MEPs Corinne Lepage and Antonyia Parvanova, from the Alliance of Liberals and Democrats welcomed the news that a full evaluation of aspartame’s safety profile would be completed before July 2012.
But calling for further public information on uncertainties concerning the health implications of aspartame intake to be made available – particularly for pregnant women – they said in a joint statement: “We should denounce how careless the EFSA and the Commission have been until handling this case until now.
“Recent exchanges of letter between NGOs [non-governmental organisations] and the EFSA seem to indicate that the EFSA never took the time to look at the original evaluation, and that data has even been lost.”
The specific exchange relates to a request from French NGO Réseau Environnement Santé (RES) to EFSA, asking the authority to communicate toxicology studies upon which the Admissible Daily Intake (ADI) of aspartame in Europe is based.
Hugh Kenigswald replied on May 24 that EFSA did not have the relevant dossier, and contacts with his colleagues at the European Commission suggested that they no longer possessed it.
In a public hearing on aspartame in the European Parliament on March 16, the MEPs asked EFSA (RES has also) to release toxicology data on the Admissible Daily Intake (ADI), and to recalculate levels based on manufacturer-independent studies of aspartame.
Presented with the data loss claim, an EFSA spokeswoman said: “EFSA has not lost any data...[and] is undertaking a risk assessment of the safety of this food additive based on all available scientific and technical data.”
She added that, had any evidence been found to date that would have led EFSA to reconsider the safety of aspartame or its ADI, then it would have done so.

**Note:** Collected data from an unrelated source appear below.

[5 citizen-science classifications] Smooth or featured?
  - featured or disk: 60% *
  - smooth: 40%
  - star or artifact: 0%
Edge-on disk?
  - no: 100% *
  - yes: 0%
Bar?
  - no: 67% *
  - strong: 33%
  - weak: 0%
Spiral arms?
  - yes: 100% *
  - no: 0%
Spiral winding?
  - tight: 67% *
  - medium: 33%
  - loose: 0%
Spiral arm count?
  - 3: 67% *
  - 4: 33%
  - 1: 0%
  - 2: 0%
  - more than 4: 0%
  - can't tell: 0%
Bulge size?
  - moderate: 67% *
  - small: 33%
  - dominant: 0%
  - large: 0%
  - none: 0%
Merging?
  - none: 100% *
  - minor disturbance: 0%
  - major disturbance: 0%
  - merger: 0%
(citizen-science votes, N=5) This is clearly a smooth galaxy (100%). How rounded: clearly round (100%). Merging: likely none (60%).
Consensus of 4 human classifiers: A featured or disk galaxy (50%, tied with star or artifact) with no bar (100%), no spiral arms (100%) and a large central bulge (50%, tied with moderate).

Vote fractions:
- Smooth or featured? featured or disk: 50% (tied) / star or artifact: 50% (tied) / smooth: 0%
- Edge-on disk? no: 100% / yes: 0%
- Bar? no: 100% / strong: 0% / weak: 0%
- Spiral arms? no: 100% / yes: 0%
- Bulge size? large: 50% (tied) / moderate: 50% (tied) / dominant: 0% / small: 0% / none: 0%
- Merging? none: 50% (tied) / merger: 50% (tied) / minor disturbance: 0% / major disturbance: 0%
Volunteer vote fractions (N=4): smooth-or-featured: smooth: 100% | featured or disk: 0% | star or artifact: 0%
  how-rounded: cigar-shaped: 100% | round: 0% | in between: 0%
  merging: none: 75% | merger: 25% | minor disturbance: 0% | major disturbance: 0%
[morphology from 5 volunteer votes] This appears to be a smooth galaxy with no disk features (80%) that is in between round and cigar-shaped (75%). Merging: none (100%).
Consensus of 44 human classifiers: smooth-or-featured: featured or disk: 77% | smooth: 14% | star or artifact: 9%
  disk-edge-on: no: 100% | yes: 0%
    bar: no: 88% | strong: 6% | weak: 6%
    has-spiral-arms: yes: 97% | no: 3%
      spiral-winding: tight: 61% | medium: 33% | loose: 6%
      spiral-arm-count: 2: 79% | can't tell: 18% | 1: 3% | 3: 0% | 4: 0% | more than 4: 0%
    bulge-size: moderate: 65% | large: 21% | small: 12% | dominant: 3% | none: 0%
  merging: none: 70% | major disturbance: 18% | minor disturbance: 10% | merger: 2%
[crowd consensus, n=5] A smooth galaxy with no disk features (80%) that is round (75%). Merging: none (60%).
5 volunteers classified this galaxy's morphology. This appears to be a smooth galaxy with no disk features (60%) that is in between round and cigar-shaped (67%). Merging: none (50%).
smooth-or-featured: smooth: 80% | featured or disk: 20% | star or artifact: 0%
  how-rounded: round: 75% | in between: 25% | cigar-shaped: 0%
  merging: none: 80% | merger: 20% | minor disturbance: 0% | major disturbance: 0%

This included two recent papers from 2010 that have in part prompted the European Commission to ask EFSA for a review, a carcinogenicity study in mice exposed to aspartame, and an epidemiological study that linked drinks sweetened with aspartame to premature child birth.
Extensive aspartame work
Mentioning EFSA's recent call for data on E951, with a deadline for submissions of September 30 2011, the spokeswoman said that the authorisation granted to aspartame in 1994 for food additive use was based on a 1984 toxicological assessment by the Scientific Committee on Food (SCF) which published a further opinion in 2002.
“Furthermore, it is not as if EFSA has done no work on aspartame. It has carried out a substantial body of work on the substance over the years,” the spokeswoman added.
“Its experts issued two scientific opinions on aspartame in 2009, which took into consideration a study on the carcinogenicity of rats carried out by the European Ramazzini Foundation and all other available evidence.
“They concluded there was no indication of any genotoxic or carcinogenic potential of aspartame and no reason to revise the previously established ADI. An earlier opinion of 2006, following the first study on aspartame by the ERF, had also confirmed the safety of the sweetener.”